■ TASK DESCRIPTION ■
Print the lines that start the entries and continue through the one holding "Figure 13: Object", please, exactly and with the pictures omitted.

■ THE INPUT ■

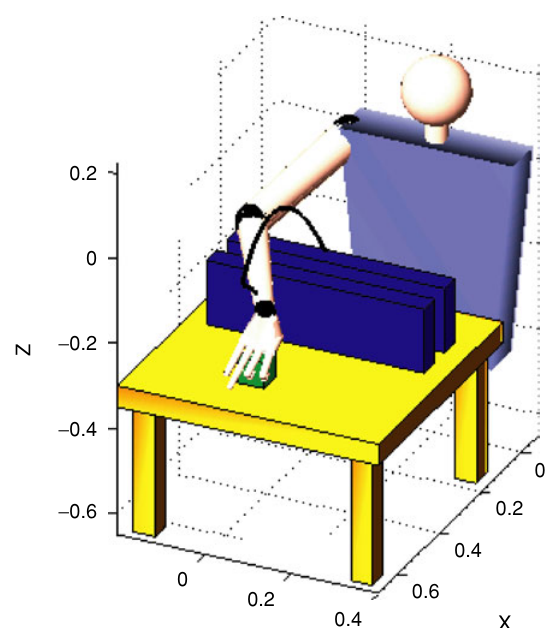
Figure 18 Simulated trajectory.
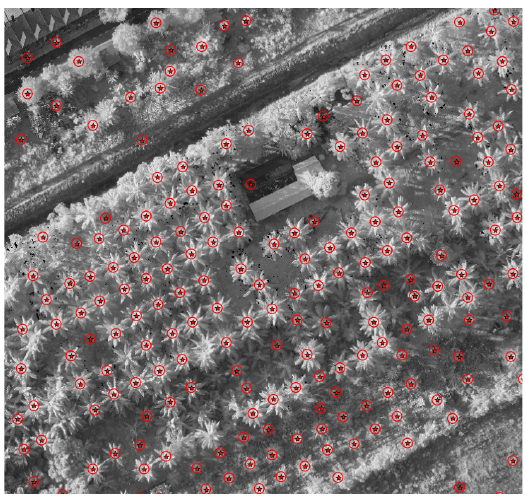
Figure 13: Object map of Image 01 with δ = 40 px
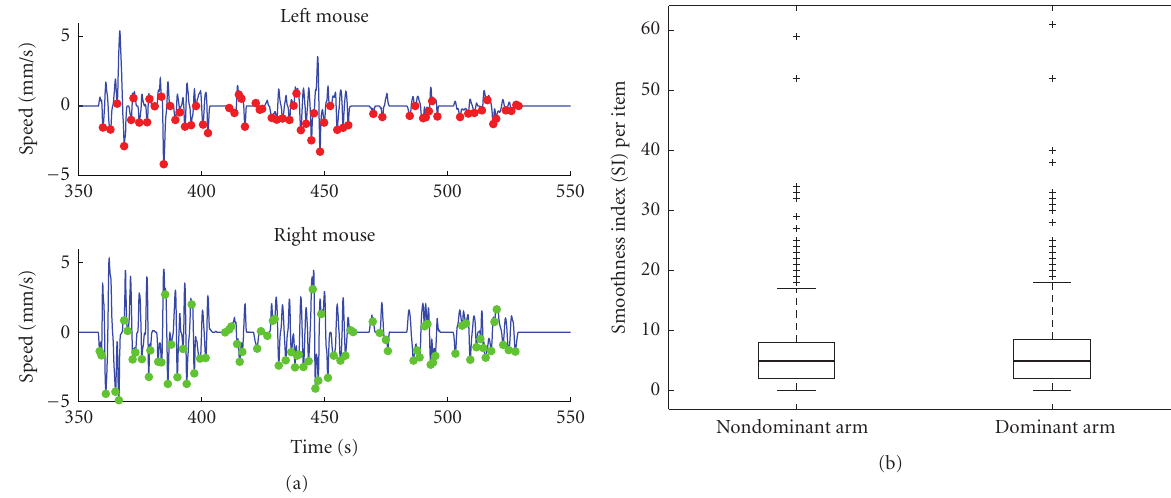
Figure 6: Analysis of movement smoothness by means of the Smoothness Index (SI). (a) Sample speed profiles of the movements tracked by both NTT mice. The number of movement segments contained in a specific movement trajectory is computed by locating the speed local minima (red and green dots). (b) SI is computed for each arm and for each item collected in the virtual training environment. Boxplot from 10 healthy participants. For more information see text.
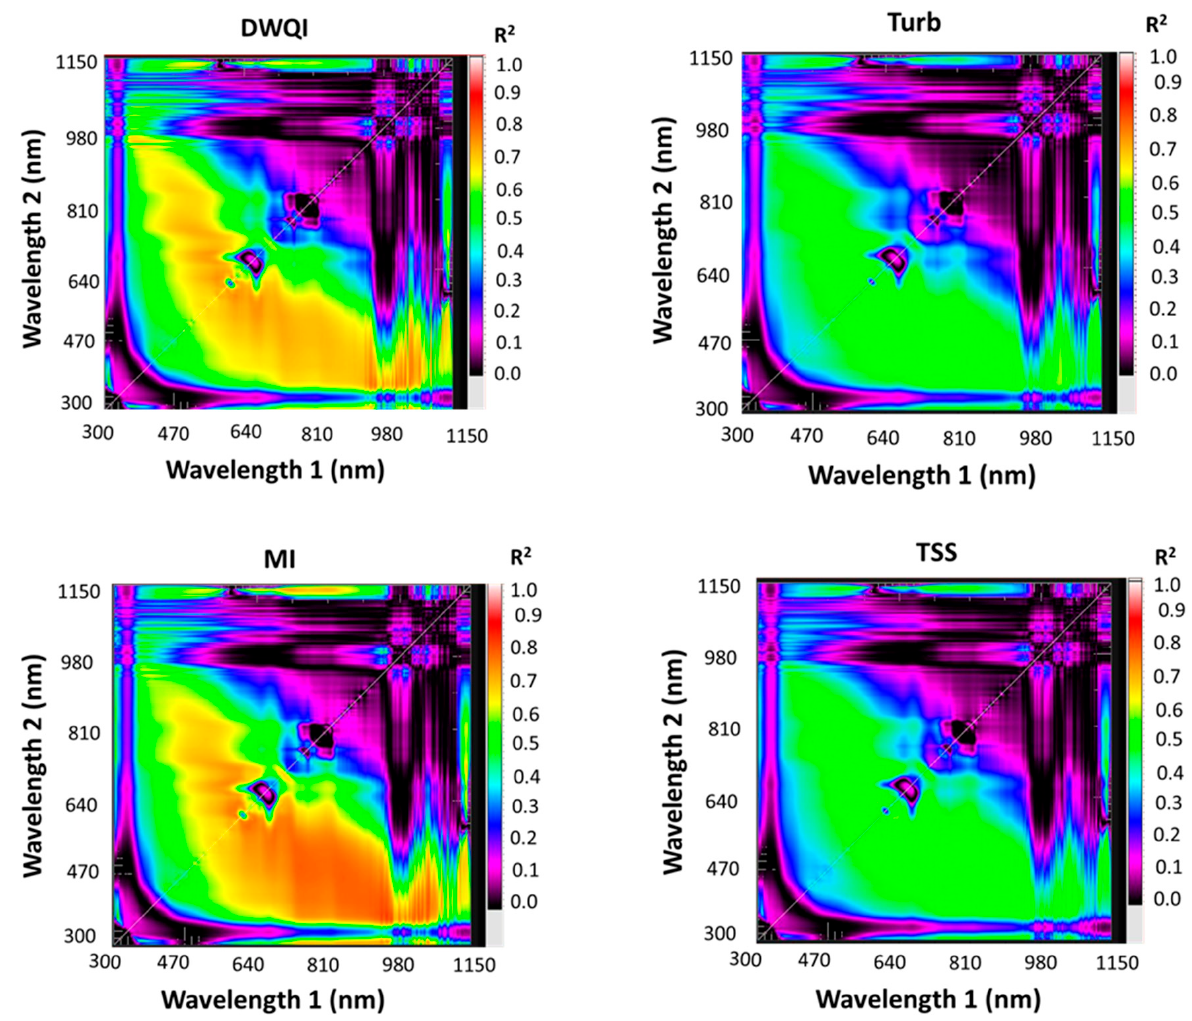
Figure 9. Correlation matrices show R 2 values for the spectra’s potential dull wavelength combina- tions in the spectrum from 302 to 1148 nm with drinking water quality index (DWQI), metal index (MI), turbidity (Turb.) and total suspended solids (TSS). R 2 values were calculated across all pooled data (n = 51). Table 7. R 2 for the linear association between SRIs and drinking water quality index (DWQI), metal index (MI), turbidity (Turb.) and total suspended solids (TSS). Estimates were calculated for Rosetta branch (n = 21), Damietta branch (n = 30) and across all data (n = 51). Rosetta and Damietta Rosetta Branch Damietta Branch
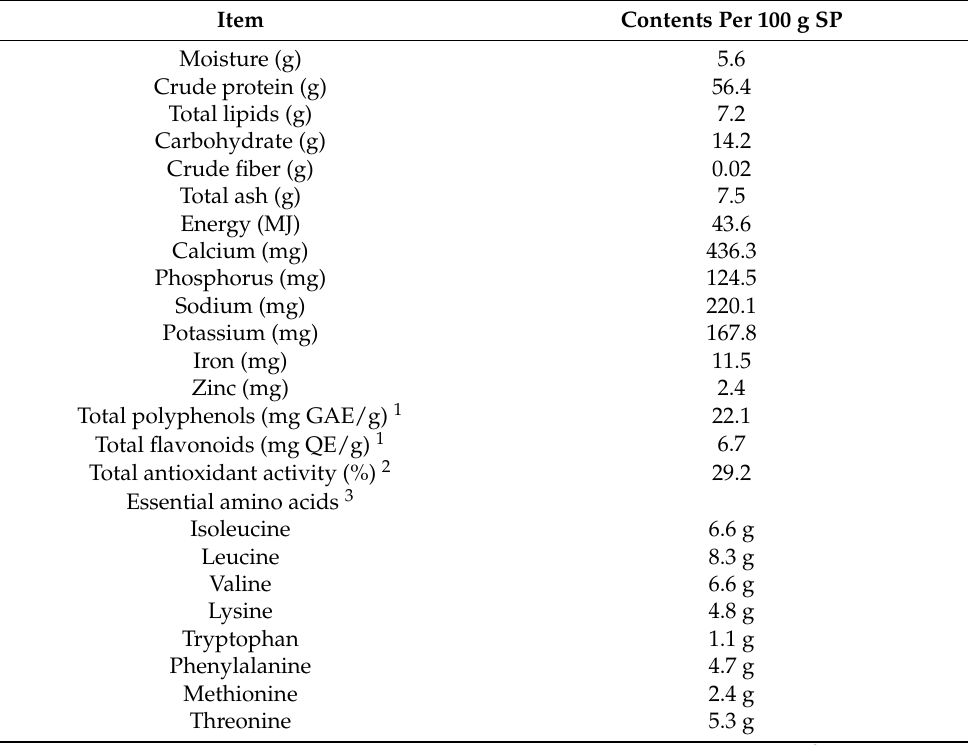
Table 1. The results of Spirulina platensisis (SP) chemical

■ EXERCISE RESPONSE ■
Figure 18 Simulated trajectory.
Figure 13: Object map of Image 01 with δ = 40 px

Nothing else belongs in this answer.